Since February, I’ve been trying to articulate just what happened through the course of our acquisition process. It turns out that the process is still ongoing.
So what happens in an acquisition?
First off, why do acquisitions happen? This type of smaller acquisition that I’m talking about is becoming more and more common. It’s not an indicator of an economic bubble. It’s not about a tech talent arms race. Buying a company for the expertise or processes embodied in a great team has become a reliable channel for sourcing ‘talent’. It all looks sensational from the outside, but the reality is that the math just adds up: finding the right people is costly; not finding the right people is a huge risk as large incumbents are under constant pressure to keep a step ahead of the small and fast innovators at the bottom of the market. Acquiring teams is becoming standard procedure for big companies that want to maintain relevance by moving at least as fast as these ever-emerging competitive threats. In a market where driven individuals gravitate toward assembling a small scrappy team and taking a shot at something big, there is an ample supply of preassembled teams ready to be integrated into a bigger company and get to work.
So in this kind of environment, most companies — at some point in their lifecycle — end up entertaining the option of an acquisition. When that ends up being a good (or even the best) option for a team, there is a long process involved in actually making that happen. From the outside it seems to happen overnight — a few negotiations, a firm handshake, and a done deal. The logistics of how a deal gets done are much more complicated and in each case quite different. No two are alike. You can read books and blog posts about the mechanics, but it’s all pretty dry stuff. The juicy bits of an acquisition, the parts that all acquisitions have in common, have nothing to do with compensation (how much cash did they walk away with?) or vesting schedules (how long are they tied to the new job?) or intellectual property (will they keep the product running or shut it down?). Some acquisition processes are fraught with drama (clandestine midnight visits from from a cash-filled, briefcase-toting Zuck); But most involve a series of meetings, faceless lawyers, maybe some complimentary swag, and a quiet, celebratory team dinner.
What really happens in an acquisition is something akin to the story of King Solomon where he decides, in the interest of being fair, to divide a baby into equal parts to share with two quarreling women, each claiming maternity of the child. (It all turned out to be a clever ruse to discover who would put the child’s interest above their own, but I want to focus on the morbid baby-cutting part of the story.)

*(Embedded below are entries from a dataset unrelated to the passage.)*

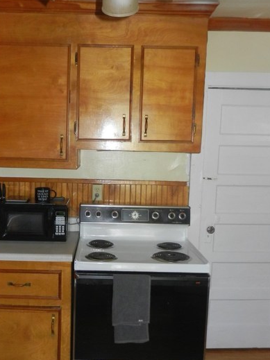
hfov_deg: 38.4
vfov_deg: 50.1
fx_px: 385
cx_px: 101
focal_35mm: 37
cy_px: 192
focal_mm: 4.5
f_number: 3.5
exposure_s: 1/30
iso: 200
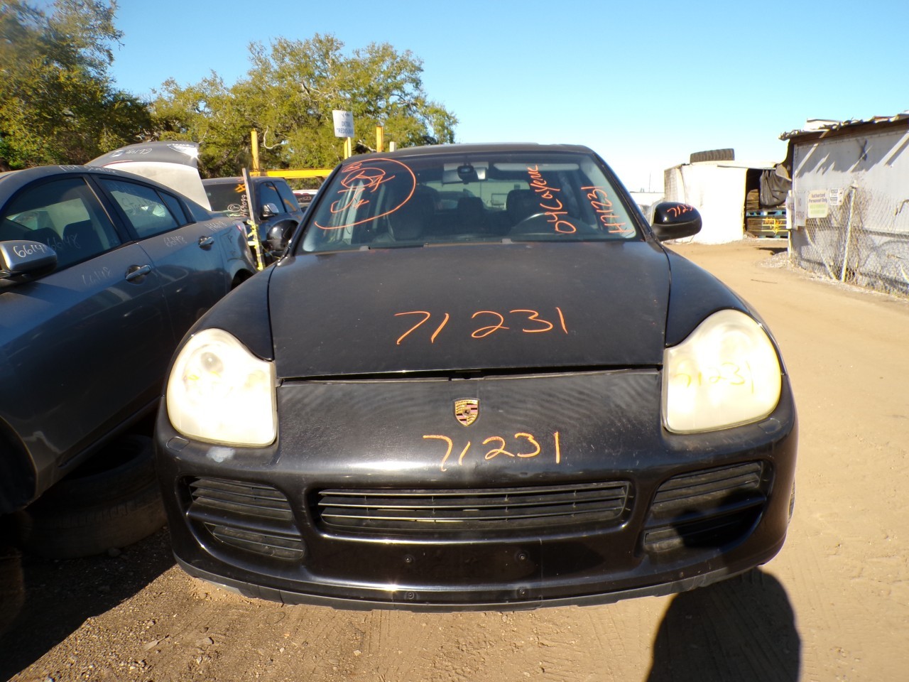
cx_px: 454
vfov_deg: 56.8
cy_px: 341
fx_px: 630
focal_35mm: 24
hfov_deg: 71.6
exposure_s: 1/400
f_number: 4.4
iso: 100
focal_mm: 4.3
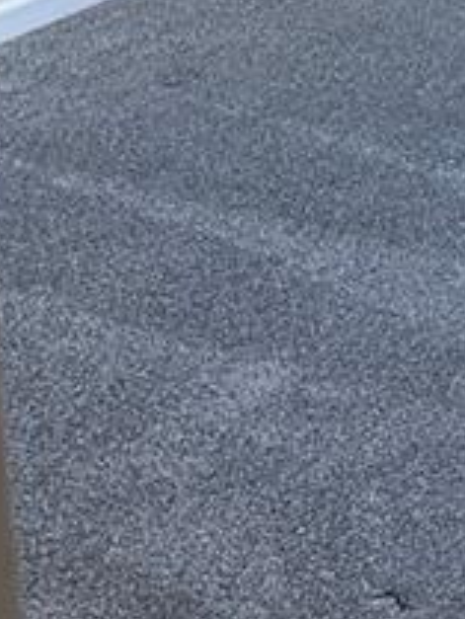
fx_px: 2469
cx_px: 1194
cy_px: -560
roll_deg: -0.3
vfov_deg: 12.7
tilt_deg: -8.7
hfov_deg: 9.4
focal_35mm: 138
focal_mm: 6.86
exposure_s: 1/122
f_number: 1.78
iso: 80
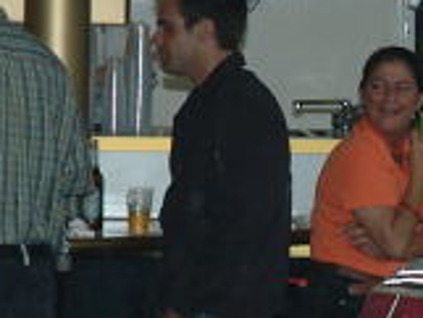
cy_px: 170
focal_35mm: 353
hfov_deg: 5.6
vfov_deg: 4.2
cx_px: 462
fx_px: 4317
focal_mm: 70
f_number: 4.5
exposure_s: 1/60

Everyone on the team that has had a hand in building a product feels like this thing is in some way their baby. We use that metaphor all the time when talking about our most important work. But only now do I realize how that metaphor can be almost literal. You give so much of yourself to this thing, and you start to see yourself in it. It looks like you. You become synonymous with this project among friends and colleagues. For a short period of time, you and your team are collectively raising this thing and suddenly it comes time to put it on the alter and slice it up and divide the spoils. For your company, for your product, for your team, it all makes good sense. It’s fair. It’s just. It’s even, in most cases, a bit of cosmic luck, an acrobatic aligning of stars that brought the team to this rare opportunity (although acquisitions are becoming more common, they are still a relatively rare outcome). But everyone standing around feels conflicted because they all know that once you split this thing into so many pieces it can never again be what it once was. The baby is divided and together you celebrate and then quietly mourn.
Every acquisition goes through this. Even those rare situations where the acquiring company vows to leave the product, the company, and the culture untouched — even those people know that something is going away that can never be again.
This ambitious thing we set out to do — I can’t help but feel about it the way I feel about person I love, care about, and want the best for. That’s really what an acquisition is about: You just have to make a difficult call that will change this thing forever, and then you have to let all the might-have-been’s go. It was our job to care for it, help it mature, and hope it turns out well. You feel proud (“we did something great and it’s paying off”) but self-conscious(“it wasn’t anything special”); conflicted (“is this where I envisioned this going?”) but assured (“this is great for me and my team”); clever (“I pulled off something rare and special here”) but naive (“was just along for the ride?”). So many feels! And in the end you never really know if you got it right.
What really happens in an acquisition is individual, personal, and mostly below the surface. It starts with all the excitement and speculation you would expect, but then that goes away and you are left with a rewarding but complex mix of emotions and expectations, and those carry on long after.